*Task*:
Pick out every line in the records below that contains the string "интеллектуальной", matching case exactly.

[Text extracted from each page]
BEGIN

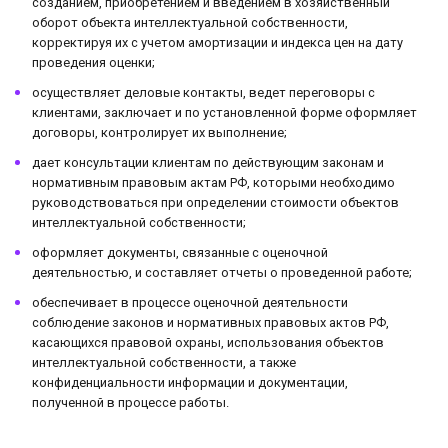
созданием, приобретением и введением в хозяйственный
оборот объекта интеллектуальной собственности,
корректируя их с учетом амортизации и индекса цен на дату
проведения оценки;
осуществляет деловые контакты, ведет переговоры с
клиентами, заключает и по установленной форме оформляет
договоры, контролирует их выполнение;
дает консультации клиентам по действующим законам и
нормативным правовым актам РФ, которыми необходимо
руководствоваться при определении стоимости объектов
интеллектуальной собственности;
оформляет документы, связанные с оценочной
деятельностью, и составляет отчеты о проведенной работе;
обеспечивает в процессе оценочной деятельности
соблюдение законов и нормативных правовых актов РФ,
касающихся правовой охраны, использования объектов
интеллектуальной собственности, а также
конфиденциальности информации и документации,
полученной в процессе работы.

END

*Response to this exercise*:
оборот объекта интеллектуальной собственности,
интеллектуальной собственности;
интеллектуальной собственности, а также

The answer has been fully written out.